According to the findings of a new investigation released Friday by House Democrats, drug companies are deliberately targeting the United States to raise prices and game the patent system to delay generic competition in a way that is "unsustainable, unjustified, and unfair to patients and taxpayers."
The inquiry focused on ten businesses that provide 12 of the most costly pharmaceuticals to Medicare, including insulin, and discovered that their costs had increased by more than 250 percent.
The House Oversight and Reform Committee's 269-page report is the result of a three-year investigation launched by the late Rep.
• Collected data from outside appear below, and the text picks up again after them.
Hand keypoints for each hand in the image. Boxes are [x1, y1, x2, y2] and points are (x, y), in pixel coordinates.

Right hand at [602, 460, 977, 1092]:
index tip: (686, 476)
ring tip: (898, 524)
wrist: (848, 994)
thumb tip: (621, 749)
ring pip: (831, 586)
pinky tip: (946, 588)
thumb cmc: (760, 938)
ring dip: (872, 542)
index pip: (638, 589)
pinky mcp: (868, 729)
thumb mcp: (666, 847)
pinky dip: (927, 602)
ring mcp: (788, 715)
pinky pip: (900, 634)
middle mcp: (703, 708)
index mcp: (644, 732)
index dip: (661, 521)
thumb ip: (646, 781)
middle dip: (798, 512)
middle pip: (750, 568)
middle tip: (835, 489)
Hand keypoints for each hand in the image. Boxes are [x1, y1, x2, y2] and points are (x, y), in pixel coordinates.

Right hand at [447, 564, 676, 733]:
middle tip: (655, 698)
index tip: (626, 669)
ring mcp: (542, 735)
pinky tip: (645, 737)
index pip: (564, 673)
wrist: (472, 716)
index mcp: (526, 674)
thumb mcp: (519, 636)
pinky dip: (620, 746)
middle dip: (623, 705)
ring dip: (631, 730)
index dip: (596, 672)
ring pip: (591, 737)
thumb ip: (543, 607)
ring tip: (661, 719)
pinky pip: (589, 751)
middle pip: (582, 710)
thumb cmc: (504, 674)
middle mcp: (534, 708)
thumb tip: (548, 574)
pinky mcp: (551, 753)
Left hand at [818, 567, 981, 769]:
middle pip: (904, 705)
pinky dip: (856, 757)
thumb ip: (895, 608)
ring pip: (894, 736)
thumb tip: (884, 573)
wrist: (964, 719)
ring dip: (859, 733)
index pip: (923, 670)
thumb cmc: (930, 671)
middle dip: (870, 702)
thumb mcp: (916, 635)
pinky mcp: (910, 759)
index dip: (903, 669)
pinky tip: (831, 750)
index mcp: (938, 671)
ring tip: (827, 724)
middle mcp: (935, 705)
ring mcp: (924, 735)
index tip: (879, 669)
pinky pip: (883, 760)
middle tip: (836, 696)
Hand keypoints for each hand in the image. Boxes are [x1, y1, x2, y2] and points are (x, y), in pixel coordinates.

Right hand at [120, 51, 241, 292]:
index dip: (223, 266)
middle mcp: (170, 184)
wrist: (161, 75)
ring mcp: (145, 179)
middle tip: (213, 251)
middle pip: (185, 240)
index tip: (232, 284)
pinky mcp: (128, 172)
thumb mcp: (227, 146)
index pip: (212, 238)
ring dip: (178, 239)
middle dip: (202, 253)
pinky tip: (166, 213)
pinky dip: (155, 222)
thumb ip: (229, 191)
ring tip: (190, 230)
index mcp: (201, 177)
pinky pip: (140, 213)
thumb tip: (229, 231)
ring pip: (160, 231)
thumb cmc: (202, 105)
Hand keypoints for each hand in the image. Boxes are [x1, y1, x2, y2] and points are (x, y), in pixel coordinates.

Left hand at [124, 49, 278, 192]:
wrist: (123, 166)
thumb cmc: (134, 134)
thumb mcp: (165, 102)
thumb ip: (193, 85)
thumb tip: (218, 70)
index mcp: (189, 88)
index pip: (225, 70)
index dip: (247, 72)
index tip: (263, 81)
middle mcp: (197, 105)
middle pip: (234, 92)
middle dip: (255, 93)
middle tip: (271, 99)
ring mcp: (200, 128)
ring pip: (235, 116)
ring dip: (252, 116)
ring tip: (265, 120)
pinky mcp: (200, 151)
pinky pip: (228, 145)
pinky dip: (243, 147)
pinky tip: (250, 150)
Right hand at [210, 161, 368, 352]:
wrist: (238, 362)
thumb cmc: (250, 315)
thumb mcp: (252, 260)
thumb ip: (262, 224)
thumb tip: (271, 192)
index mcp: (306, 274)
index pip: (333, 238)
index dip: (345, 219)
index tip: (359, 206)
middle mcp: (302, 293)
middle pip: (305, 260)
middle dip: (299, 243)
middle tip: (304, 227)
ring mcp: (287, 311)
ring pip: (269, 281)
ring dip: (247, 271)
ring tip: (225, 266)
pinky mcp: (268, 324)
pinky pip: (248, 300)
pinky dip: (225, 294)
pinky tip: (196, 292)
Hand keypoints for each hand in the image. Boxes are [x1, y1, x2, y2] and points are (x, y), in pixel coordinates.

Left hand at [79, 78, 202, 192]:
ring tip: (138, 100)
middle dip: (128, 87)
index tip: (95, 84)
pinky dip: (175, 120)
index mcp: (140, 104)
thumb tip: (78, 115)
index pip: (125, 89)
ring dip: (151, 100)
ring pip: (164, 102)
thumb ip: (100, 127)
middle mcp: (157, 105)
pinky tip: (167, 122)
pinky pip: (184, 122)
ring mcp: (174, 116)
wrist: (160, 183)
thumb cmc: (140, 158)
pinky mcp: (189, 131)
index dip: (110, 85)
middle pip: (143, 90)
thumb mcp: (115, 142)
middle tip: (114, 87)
Elijah Cummings (D-Md.), the committee's chairman until he died in 2019.
Internal strategy documents, interactions among top executives, board materials, and nonpublic pricing data were among the items analyzed, according to staff.
The study is "misleading," according to Debra DeShong, executive vice president for public relations at the industry trade organization PhRMA since it “fails to address abusive practices by insurance companies and middlemen who profit off a broken system while patients can’t afford their medicines.”
The findings are intended to refute the pharmaceutical industry's assertions that higher costs are required to support the research and development of new drugs.
Furthermore, Democrats aim to use the inquiry as a pretext for the Senate to adopt a social spending measure that has already passed the House of Representatives and would empower the Medicare health insurance program to negotiate prescription prices.
If this $1.75 trillion package is passed, insulin spending would be restricted to $35 per month, and Medicare will be able to charge a person more than $2,000 per year for medications.